[Material provided — start]

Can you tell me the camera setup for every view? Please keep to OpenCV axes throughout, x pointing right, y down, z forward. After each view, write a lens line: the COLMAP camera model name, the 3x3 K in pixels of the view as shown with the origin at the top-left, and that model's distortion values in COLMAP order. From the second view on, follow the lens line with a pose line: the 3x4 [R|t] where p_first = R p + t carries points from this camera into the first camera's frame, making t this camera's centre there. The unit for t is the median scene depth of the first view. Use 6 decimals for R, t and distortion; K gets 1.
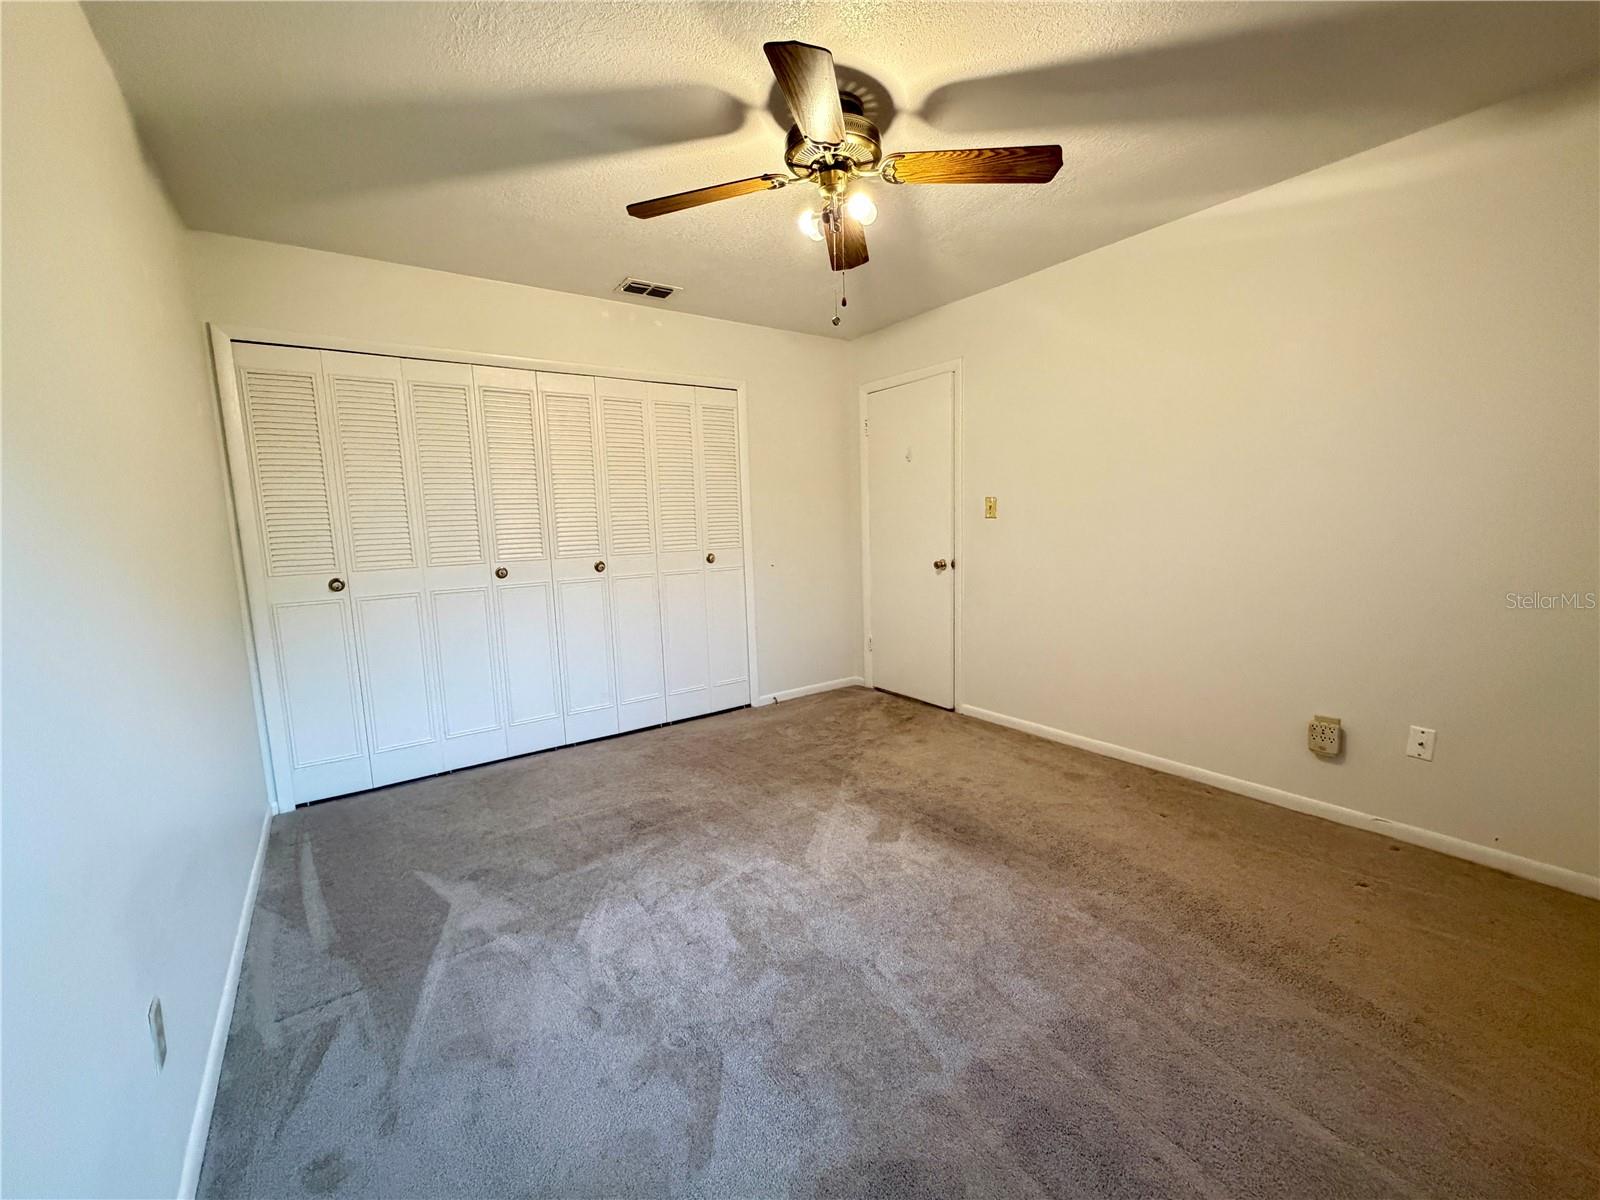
lens RADIAL K [[652.7, 0, 804.0], [0, 652.7, 601.2], [0, 0, 1]] dist [0.000565, -0.000064]
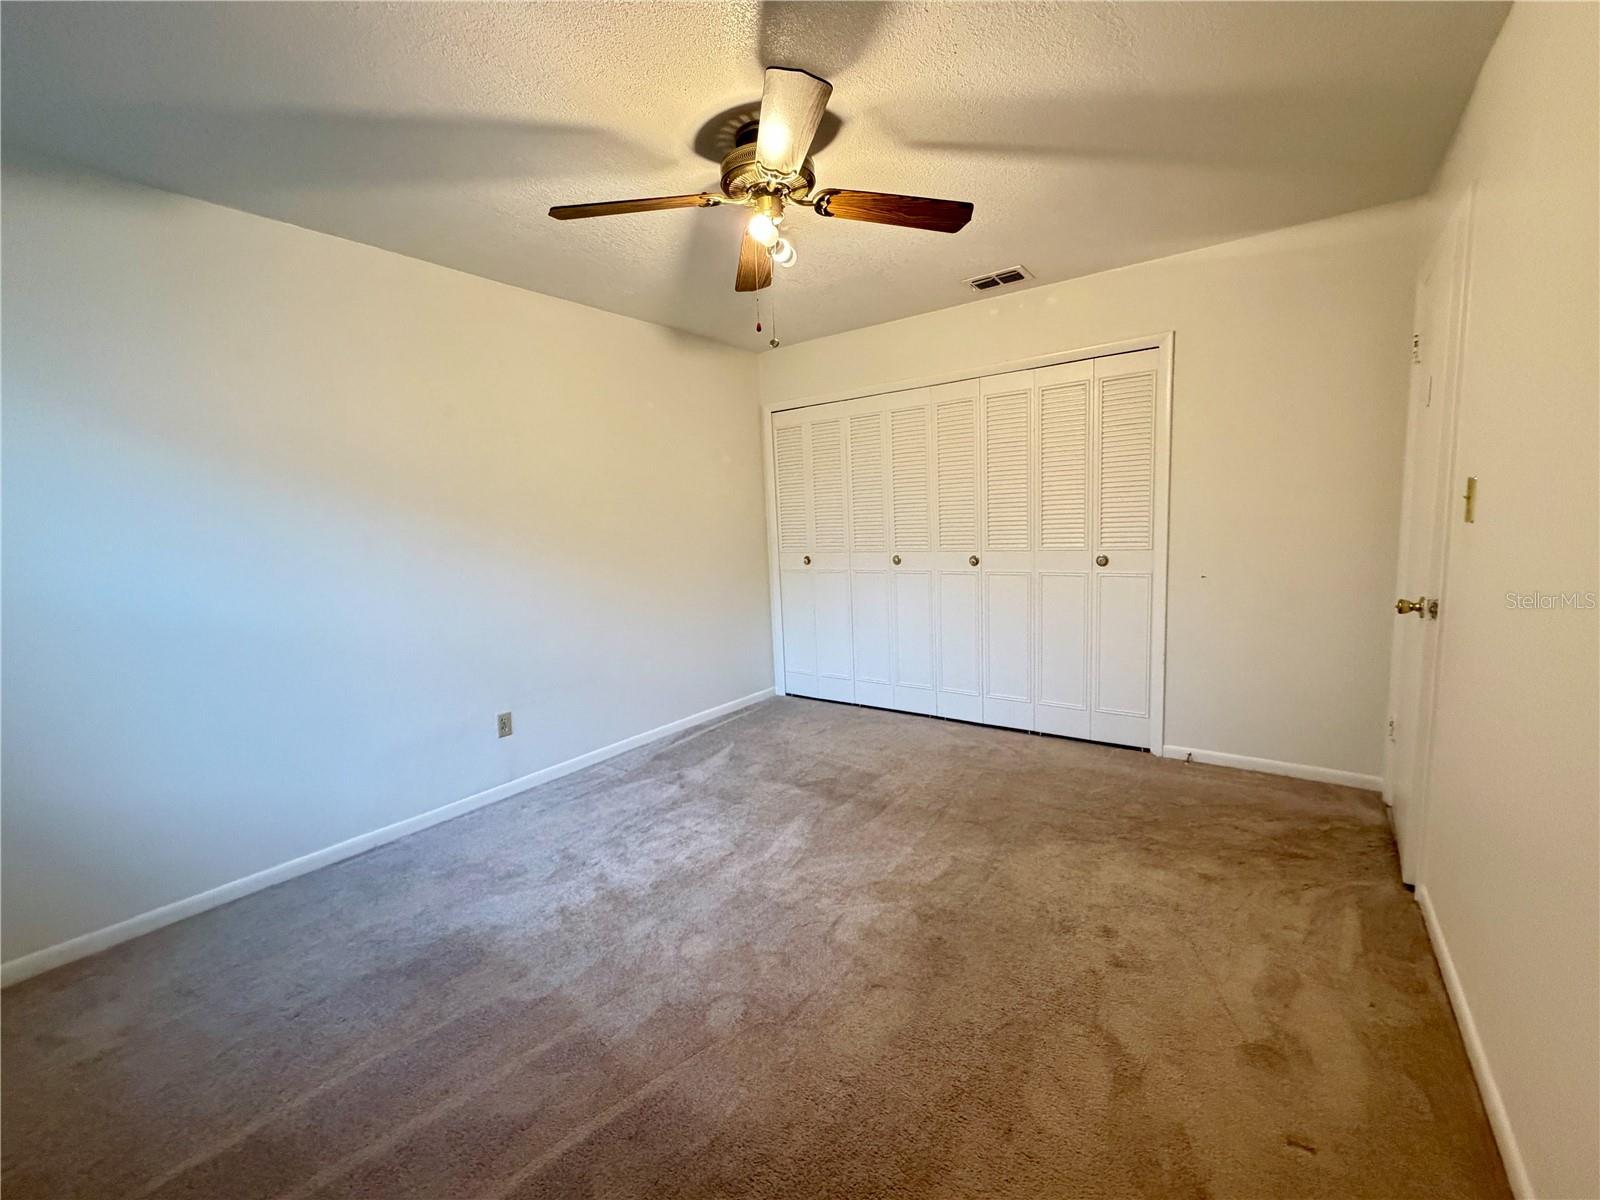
lens RADIAL K [[652.7, 0, 804.0], [0, 652.7, 601.2], [0, 0, 1]] dist [0.000565, -0.000064]
pose [[0.312417, 0.132881, -0.940605, 0.623043], [-0.091351, 0.989782, 0.109486, -0.082342], [0.945543, 0.051720, 0.321363, 0.427435]]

[Material provided — finish]

* _Directions for this task_
Reproduce every line of the material above word for word, leaving out the pictures.

* _Exercise solution_
Can you tell me the camera setup for every view? Please keep to OpenCV axes throughout, x pointing right, y down, z forward. After each view, write a lens line: the COLMAP camera model name, the 3x3 K in pixels of the view as shown with the origin at the top-left, and that model's distortion values in COLMAP order. From the second view on, follow the lens line with a pose line: the 3x4 [R|t] where p_first = R p + t carries points from this camera into the first camera's frame, making t this camera's centre there. The unit for t is the median scene depth of the first view. Use 6 decimals for R, t and distortion; K gets 1.
lens RADIAL K [[652.7, 0, 804.0], [0, 652.7, 601.2], [0, 0, 1]] dist [0.000565, -0.000064]
lens RADIAL K [[652.7, 0, 804.0], [0, 652.7, 601.2], [0, 0, 1]] dist [0.000565, -0.000064]
pose [[0.312417, 0.132881, -0.940605, 0.623043], [-0.091351, 0.989782, 0.109486, -0.082342], [0.945543, 0.051720, 0.321363, 0.427435]]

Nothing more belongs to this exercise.